Republican voters are reportedly eyeing the newest impeachment push by House Speaker Nancy Pelosi and Democratic members in the House as a non-issue.
According to a report from Reuters, these Republican voters believe the effort will likely backfire for the Democrat Party, resulting in a triumphant re-election campaign for President Trump.
Alarmed by a whistleblower’s revelations that Trump pressed Ukrainian President Volodymyr Zelenskiy to investigate the 2020 Democratic presidential front-runner, former Vice President Joe Biden, Democratic leaders of the U.S. House of Representatives this week launched a formal impeachment inquiry into the Republican president.
Among the public, interviews with more than 60 voters across four of the most important counties in the 2020 election showed Republicans largely confident the impeachment process will backfire and Trump will win re-election. Democrats, on the other hand, are worried they may be right.
Public opinion has time to shift before voters cast their ballots next November. But for now, the prospect of impeachment has done little to sway opinions, largely formed along party lines, according to the interviews and polling.
A Reuters/Ipsos poll taken on Monday and Tuesday showed 37% of respondents favored impeaching the president versus 45% who were opposed. That 37% figure was down from 41% three weeks earlier and down from 44% in May, after the release of former Special Counsel Robert Mueller’s report on Russian meddling in the 2016 election.
Several residents quoted in the report supported its findings like Florida resident Richard Sibilla, who most recently voted for Hillary Clinton, said the impeachment process is “going to help him [Trump].”

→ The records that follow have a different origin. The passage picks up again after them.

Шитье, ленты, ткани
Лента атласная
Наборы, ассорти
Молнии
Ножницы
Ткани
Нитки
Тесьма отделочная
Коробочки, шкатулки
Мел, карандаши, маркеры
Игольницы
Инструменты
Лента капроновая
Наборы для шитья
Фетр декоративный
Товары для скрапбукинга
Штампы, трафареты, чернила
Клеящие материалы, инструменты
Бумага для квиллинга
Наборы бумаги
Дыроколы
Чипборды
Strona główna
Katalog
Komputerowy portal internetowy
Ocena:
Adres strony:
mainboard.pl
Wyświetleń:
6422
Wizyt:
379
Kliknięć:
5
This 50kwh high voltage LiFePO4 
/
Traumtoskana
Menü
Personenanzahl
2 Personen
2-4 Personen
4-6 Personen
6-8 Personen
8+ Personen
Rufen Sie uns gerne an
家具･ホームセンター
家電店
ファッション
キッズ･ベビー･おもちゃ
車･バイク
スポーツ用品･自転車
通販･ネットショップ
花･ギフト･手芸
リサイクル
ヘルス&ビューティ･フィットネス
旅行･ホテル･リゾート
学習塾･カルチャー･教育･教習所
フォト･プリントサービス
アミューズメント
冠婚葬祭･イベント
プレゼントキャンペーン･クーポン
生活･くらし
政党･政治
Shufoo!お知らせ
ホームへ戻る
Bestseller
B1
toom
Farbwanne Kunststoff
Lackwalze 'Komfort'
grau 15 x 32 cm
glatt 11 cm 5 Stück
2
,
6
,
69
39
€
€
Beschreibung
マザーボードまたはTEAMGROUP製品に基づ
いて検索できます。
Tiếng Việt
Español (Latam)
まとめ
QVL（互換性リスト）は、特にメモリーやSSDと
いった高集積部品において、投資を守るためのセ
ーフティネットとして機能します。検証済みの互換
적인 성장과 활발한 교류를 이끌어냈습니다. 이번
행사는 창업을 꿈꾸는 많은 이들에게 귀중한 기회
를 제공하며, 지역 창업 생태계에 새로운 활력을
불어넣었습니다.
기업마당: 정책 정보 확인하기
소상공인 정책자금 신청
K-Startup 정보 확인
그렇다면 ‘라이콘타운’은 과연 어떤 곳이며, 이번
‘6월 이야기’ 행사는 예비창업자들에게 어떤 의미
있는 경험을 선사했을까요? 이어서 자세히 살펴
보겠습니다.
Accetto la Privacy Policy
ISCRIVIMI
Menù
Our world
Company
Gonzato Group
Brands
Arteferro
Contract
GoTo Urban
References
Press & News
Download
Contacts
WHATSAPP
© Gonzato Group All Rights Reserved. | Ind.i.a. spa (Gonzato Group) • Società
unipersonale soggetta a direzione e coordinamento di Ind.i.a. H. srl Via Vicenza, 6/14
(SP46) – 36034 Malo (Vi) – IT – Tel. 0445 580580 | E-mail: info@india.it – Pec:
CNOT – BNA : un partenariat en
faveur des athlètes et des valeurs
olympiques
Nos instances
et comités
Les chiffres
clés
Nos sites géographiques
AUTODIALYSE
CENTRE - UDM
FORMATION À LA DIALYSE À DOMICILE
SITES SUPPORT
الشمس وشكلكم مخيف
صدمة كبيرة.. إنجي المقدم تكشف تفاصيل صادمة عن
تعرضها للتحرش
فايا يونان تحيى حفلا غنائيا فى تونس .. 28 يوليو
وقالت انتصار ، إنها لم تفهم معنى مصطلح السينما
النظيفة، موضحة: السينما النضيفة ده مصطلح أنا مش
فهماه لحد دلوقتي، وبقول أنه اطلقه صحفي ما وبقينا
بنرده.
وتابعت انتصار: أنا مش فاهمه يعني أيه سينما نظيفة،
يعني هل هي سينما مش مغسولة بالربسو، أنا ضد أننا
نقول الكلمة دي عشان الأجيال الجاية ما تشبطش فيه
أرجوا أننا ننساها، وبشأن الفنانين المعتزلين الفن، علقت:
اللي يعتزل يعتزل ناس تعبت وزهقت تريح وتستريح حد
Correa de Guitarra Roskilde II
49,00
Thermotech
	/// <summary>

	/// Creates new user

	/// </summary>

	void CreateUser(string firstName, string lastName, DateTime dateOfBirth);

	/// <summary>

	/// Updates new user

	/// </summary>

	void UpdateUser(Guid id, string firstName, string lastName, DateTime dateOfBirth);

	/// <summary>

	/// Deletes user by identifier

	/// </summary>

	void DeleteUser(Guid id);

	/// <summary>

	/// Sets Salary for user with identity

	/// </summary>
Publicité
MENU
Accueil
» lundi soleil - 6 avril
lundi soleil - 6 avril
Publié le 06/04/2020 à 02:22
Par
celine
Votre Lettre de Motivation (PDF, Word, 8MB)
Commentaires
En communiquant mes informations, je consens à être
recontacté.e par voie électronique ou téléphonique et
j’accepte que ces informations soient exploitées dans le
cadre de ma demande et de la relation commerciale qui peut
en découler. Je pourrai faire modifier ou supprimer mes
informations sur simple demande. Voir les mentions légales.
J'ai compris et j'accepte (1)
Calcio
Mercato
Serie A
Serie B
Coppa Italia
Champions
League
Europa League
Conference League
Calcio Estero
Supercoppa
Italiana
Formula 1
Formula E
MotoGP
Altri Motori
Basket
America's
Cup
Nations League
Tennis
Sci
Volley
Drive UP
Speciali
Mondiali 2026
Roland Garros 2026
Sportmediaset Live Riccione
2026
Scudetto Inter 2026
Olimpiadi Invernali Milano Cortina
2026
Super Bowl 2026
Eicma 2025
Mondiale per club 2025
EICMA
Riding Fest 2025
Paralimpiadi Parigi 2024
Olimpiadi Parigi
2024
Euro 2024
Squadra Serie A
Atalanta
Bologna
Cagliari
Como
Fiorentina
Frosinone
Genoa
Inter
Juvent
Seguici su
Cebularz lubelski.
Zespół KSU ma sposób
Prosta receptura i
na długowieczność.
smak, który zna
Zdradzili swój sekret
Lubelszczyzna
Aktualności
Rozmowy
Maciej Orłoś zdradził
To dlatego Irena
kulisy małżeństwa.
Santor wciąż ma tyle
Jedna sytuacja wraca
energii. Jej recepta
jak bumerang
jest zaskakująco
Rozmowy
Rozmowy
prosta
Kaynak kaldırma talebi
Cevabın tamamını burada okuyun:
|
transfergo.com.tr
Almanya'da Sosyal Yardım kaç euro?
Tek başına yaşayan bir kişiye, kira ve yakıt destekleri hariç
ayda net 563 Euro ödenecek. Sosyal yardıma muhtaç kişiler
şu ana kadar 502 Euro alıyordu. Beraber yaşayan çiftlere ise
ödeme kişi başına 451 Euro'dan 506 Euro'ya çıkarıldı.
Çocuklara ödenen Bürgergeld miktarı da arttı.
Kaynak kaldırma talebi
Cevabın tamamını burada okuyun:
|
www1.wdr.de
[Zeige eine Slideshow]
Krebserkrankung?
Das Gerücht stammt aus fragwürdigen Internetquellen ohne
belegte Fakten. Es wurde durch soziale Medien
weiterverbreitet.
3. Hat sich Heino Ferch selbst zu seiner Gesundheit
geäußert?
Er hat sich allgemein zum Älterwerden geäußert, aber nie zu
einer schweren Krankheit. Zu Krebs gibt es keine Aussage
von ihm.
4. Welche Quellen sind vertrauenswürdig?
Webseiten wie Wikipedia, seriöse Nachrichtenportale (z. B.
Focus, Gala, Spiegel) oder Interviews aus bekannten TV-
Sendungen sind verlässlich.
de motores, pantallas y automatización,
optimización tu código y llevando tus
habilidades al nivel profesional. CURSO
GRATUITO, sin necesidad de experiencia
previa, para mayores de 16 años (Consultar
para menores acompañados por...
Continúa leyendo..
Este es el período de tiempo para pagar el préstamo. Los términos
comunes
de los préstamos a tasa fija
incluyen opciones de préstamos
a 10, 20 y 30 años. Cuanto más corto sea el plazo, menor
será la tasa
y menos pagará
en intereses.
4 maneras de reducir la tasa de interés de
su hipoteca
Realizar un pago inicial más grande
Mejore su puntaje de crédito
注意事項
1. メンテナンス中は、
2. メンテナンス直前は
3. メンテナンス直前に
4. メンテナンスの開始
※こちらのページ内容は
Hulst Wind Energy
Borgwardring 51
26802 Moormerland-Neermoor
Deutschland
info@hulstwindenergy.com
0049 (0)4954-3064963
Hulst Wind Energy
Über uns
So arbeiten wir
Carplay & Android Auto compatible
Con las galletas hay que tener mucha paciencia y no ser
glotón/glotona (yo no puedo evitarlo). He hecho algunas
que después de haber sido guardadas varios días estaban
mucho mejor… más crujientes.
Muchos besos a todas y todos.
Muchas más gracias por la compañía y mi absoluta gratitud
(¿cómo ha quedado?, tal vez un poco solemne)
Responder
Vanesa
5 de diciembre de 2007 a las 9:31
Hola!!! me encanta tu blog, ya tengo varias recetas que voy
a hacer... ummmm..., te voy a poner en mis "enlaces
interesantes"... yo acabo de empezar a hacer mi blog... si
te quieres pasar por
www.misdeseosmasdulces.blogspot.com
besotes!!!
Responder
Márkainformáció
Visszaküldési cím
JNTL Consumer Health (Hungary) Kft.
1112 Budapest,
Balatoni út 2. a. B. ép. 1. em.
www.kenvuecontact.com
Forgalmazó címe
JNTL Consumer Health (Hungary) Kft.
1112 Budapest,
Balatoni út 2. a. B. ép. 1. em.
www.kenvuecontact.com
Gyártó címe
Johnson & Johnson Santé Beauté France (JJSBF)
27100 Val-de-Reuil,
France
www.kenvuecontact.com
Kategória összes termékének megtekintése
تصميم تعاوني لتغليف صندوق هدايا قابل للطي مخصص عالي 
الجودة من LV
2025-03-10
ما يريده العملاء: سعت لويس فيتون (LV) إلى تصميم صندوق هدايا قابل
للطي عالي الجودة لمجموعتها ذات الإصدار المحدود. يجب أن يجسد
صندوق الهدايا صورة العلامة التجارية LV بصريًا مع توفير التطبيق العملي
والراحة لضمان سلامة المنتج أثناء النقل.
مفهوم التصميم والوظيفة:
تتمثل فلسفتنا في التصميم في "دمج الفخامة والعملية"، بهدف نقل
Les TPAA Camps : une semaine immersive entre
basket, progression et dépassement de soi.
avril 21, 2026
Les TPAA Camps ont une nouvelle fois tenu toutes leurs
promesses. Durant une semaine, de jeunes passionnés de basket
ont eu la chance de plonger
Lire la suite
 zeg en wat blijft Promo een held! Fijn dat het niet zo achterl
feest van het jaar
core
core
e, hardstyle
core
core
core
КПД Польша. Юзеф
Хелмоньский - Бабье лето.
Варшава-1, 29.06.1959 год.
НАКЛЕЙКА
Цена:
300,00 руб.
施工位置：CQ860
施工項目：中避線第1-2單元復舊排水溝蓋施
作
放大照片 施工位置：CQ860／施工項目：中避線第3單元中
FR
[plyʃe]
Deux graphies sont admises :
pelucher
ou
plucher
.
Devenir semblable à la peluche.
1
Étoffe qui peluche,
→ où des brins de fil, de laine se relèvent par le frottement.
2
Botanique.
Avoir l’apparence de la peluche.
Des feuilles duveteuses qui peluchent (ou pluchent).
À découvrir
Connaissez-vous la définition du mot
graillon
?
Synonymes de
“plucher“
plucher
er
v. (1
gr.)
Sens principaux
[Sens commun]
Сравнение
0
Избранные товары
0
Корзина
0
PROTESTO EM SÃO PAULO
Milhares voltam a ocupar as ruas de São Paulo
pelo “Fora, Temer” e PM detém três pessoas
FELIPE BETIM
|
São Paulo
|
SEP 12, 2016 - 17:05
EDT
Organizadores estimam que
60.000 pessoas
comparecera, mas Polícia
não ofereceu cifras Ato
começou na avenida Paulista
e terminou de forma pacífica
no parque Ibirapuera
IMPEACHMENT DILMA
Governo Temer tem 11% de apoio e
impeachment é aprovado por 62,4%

“After this, he has a much better chance of winning another election, as scary as that sounds. It’s not even worth following because it’s all going to help him,” he told the outlet.
Marc Devlin, a Pennsylvania consultant added, “This is my fear, that it will actually add some flame to his fire with his base. I just fear ‘party over country.’”
Note: The author of this article has included commentary that expresses an opinion and analysis of the facts.
“I don’t think he did anything wrong,” said Joe D’Ambrosio, 78, who runs a barber shop in Bethlehem, Pennsylvania, and cheers Trump’s efforts to crack down on illegal immigration.
Lee Snover, chair of the Northampton County Republican Committee, said she felt the impeachment inquiry was the latest instance of the Democrats using unfair tactics to try to take Trump down. It showed, she said, how disconnected Washington’s politicians are from the country.
“I have not had one Republican crack or say they’re turning or going the other way. They’re laughing it off. I think it’s going to help him,” said Snover, 50.
“They have this idea that everyone is siding with them, that Trump is an impeachable president, when really it’s only a minority,” Rose Mulet, 19, said of the Democratic leadership in Congress. “It’s not a reflection of the general public.”